The final sections of Two Years Before the Mast by Richard Henry Dana take us back to sea after a long hiatus on the diverse and changing California coast, where he and the crew of the Pilgrim engaged in the arduous labor of preparing hides. We saw in those sections the origins, perhaps, of global capitalism in California—a region that would help lay the foundation for America’s Pacific empire. In the last chapters, Dana takes a closer look at sailor culture, particularly the role of sailor songs. The class war (rooted in the hierarchical organization and absolute authority of ship masters), described so impressively in the early chapters, remains as well. It is also notable that Dana shifted to another ship for the return voyage (the Alert). This shows us that the experiences he had on the Pilgrim were not unique but rather representative of life on the American merchant ship in the “age of sail.”
Dana concludes his work with a list of recommendations for the reform of sailor’s life. While he had his problems with hierarchical domination on the ship, he was not in favor of overturning the system entirely. Perhaps he was not on the ship long enough to understand that sailors are perfectly capable of self-rule (18th century piracy suggests this). Instead of being a revolutionary document, the final chapter is more suggestive of the antebellum social and moral reform movements that touched so many areas of American society.
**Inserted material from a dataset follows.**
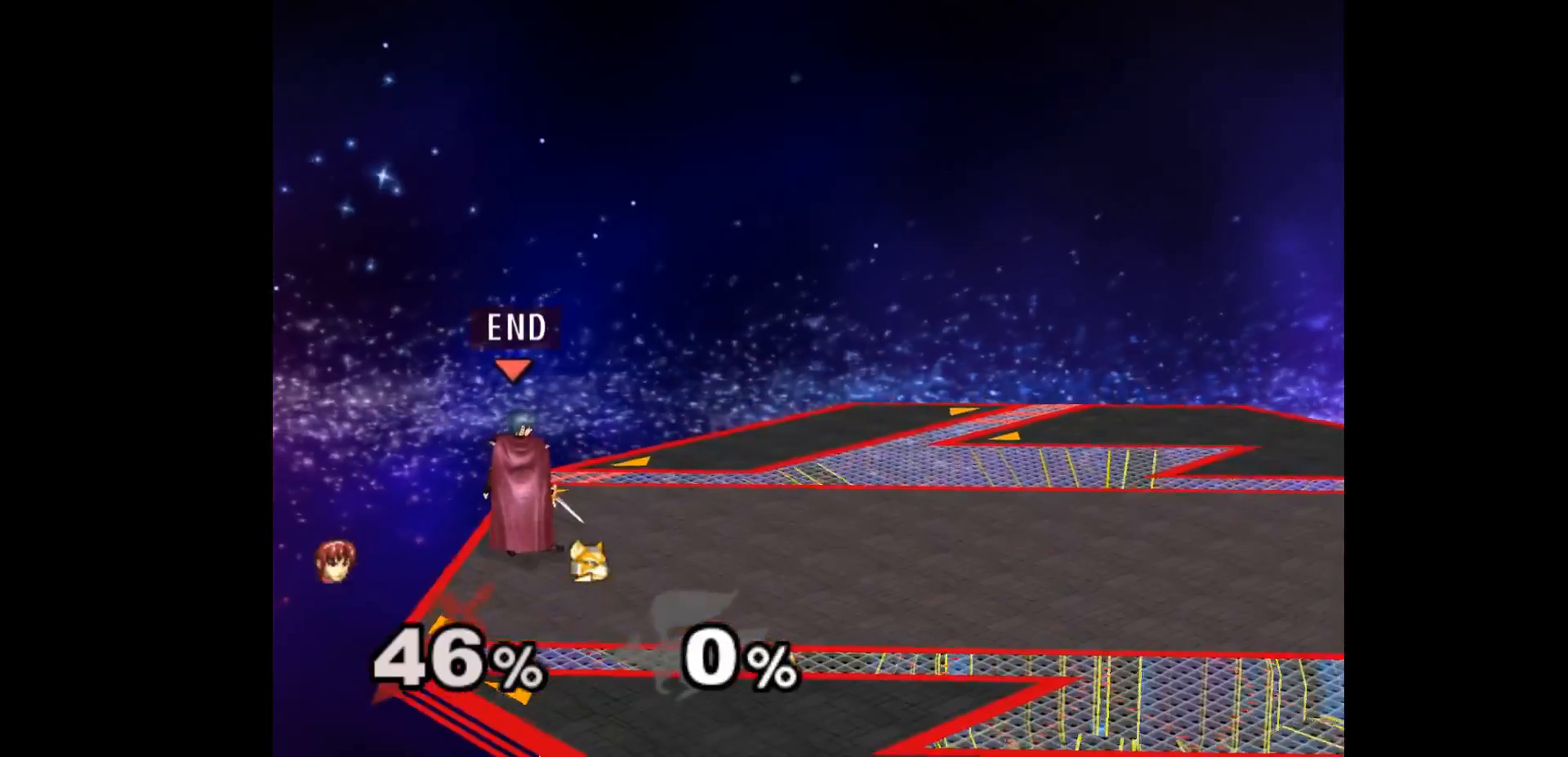
{"buttons": [], "left_stick": "down", "events": [[400, "left_stick", "up"], [467, "left_stick", "down"]]}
He begins with the romantic image of the sea and suggests freedom is a better way to provide the maritime workforce than slavery. “There is a witchery in the sea, its songs and stories, and in the mere sight of a ship, and the sailor’s dress, especially to a young mind, which has done more to man navies, and fill merchantmen, than all the pressgangs of Europe.” (347) This romanticism is juxtaposed to the tyranny and violence inflicted on that volunteer workforce. (Perhaps not unlike the academic workforce. We get drawn in by the romance when we are young and by the time we are my age we realize how vile the institutions we once loved are.) He falls short on advocating democracy as a solution. The sea, Dana suggests, is not the proper place for democratic values to be lived. “It is absolutely necessary that there should be one head and one voice, to control everything, and be responsible for everything.” (348) That he would not say this for a nation, I have no doubt. The sea is a unique place and any interference with resource distribution or the authority of a master might be troublesome in the future. At the same time, he provides evidence that captains and masters often go too far. They act better when passengers are on the ship. Depositions by sailors document abuse after abuse. If a ship works fine with censored and restrained authority when passengers are on board, why not when the captains are free from such surveillance?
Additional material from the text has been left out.